My parents moved from China to St. Louis when I was two years old. In many ways, ours is the quintessential immigrant story. We were unimaginably poor; my dad was a student, and to support us my mom worked fourteen-hour shifts as a cook in a Chinese takeout restaurant, making two dollars an hour. But as difficult as times were, I never felt like we were struggling or that we had less than others. My mom scrimped and saved, and there was always food on the table, and the bills were always paid on time. When I was a little girl, as soon as I knew how to hold a pen, I would spend hours every day by myself, with a notebook and pencil, scribbling and drawing and writing over and over the two or three words I knew how to spell, creating my own little stories. My parents encouraged this behavior, since they knew that other forms of entertainment were costly. My creativity and imagination were my playground. When I discovered reading, a whole universe opened up to me. Suddenly I could disappear into other worlds, travel to exotic lands without ever leaving my bedroom. I met all kinds of people between the pages of my books, making friends with some of them, enemies with others, learning about the world and about how I viewed the world with every turn of a page. Reading was a way for me to spend hours upon hours alone, yet I never felt lonely.
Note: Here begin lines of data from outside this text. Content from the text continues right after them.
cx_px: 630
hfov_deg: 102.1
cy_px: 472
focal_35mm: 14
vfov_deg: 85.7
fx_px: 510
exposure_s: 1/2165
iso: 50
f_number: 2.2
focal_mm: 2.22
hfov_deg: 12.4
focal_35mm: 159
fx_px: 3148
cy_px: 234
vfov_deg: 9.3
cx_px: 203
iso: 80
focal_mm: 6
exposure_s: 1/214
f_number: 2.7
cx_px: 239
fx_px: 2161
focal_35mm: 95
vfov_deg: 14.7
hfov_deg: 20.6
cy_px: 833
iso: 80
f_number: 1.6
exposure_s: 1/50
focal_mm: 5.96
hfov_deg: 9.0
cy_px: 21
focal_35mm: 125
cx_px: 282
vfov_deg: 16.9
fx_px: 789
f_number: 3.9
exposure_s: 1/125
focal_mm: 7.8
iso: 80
When I was five years old my parents used what little leftover savings they had to send me to piano lessons. Suddenly my world expanded even more. If reading opened up new worlds, music opened up whole other dimensions. It was as if someone had taken the feelings we all have that words can’t express, and brought them to life. Practicing piano every day was a way for me to get lost in my thoughts, to block out whatever real-world problems I was having and just spend a few minutes being transported to someplace better, nicer, less cold and complicated.
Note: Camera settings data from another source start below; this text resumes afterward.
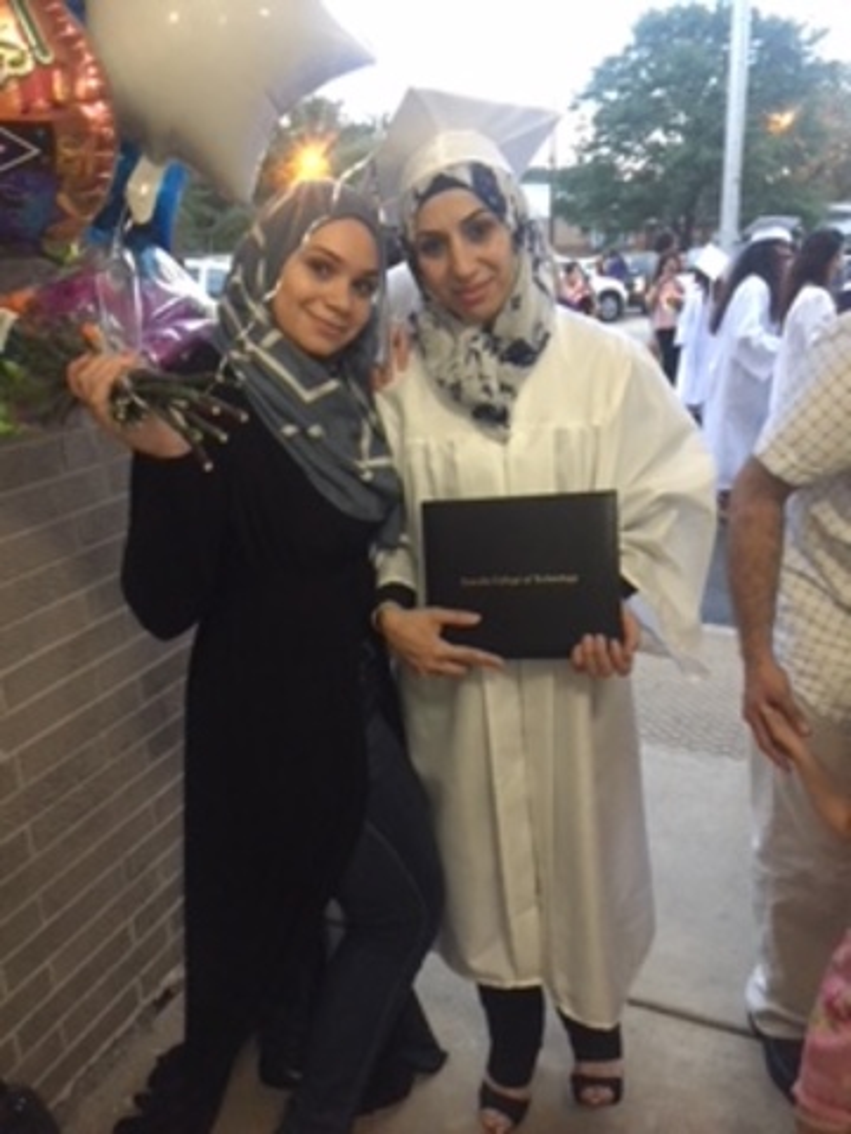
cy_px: 567
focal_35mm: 29
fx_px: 951
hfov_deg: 48.2
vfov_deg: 61.7
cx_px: 426
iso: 100
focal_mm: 4.15
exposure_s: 1/4
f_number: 2.2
So from a very young age, I knew that music, art, and literature were my safe spaces. An escape from the pressures of the outside world, a place where I could retreat when the going got tough. I’ve always been perfectly happy spending lots of time by myself and not feeling like I’m missing out on anything. I credit that comfort with isolation to these imaginary worlds inside my head, between the pages of a book and the notes on a sheet of music.